In its latest economic bulletin issued on Tuesday, the Central Bank noted that the room for additional fiscal accommodation will be fairly narrow in the current circumstances, while the prevailing high excess liquidity will influence the timing of fresh monetary policy actions.
According to the bank: “Overall, the impact of the pandemic has heightened the imperative for co-ordinated fiscal, monetary and structural policies for assuring macroeconomic stability. Structural reform is especially important to increase the ease of doing business; enhance flexibility in the provision of public and private sector goods and services; and move forward widespread and safe adoption of digital processes.”
The bank added that at the same time, the coronavirus’ pervasive reach has put a stronger light on distributional issues, notably the need to protect the most vulnerable members of society who are likely to bear a disproportionate burden from the pandemic.
It is therefore imperative that the budget deals with the worsening fiscal position, even if it means that some difficult decisions will have to be made. The Finance Minister must find creative ways not to significantly worsen the deficit and the debt position even as he waits like the rest of the world for a vaccine and a return to some sense of normality.

- **Page-level text extractions**:
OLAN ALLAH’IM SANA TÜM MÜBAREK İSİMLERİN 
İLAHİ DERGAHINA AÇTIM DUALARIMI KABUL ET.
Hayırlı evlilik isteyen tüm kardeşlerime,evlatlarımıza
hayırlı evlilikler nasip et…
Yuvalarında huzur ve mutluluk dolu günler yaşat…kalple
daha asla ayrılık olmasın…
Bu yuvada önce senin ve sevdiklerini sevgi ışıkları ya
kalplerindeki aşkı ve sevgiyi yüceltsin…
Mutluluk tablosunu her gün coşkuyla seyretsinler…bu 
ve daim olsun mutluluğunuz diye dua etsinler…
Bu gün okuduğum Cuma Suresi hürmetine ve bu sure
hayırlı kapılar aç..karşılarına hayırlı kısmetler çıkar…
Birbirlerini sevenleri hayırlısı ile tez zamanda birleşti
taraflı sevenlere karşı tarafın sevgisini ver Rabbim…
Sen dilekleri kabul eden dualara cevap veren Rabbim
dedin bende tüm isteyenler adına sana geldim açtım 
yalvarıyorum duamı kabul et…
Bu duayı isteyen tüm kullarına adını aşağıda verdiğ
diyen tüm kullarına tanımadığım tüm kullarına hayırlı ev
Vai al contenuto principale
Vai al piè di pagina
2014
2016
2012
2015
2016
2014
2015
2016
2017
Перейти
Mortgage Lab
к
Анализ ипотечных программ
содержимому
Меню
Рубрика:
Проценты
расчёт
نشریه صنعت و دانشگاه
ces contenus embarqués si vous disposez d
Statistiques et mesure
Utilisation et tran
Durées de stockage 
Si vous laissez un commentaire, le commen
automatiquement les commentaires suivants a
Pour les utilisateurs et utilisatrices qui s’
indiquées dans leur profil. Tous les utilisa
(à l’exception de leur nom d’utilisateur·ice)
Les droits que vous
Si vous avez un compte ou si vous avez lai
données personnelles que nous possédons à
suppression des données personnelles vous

- **Explore the material**:
a) Print the portion of the extract on the Central Bank bulletin beginning with "The bank added" and continuing through "from the pandemic.".
b) According to the extract on the Central Bank bulletin, what will influence the timing of fresh monetary policy actions?

- **Per-task answers**:
a)
The bank added that at the same time, the coronavirus’ pervasive reach has put a stronger light on distributional issues, notably the need to protect the most vulnerable members of society who are likely to bear a disproportionate burden from the pandemic.

b) The prevailing high excess liquidity.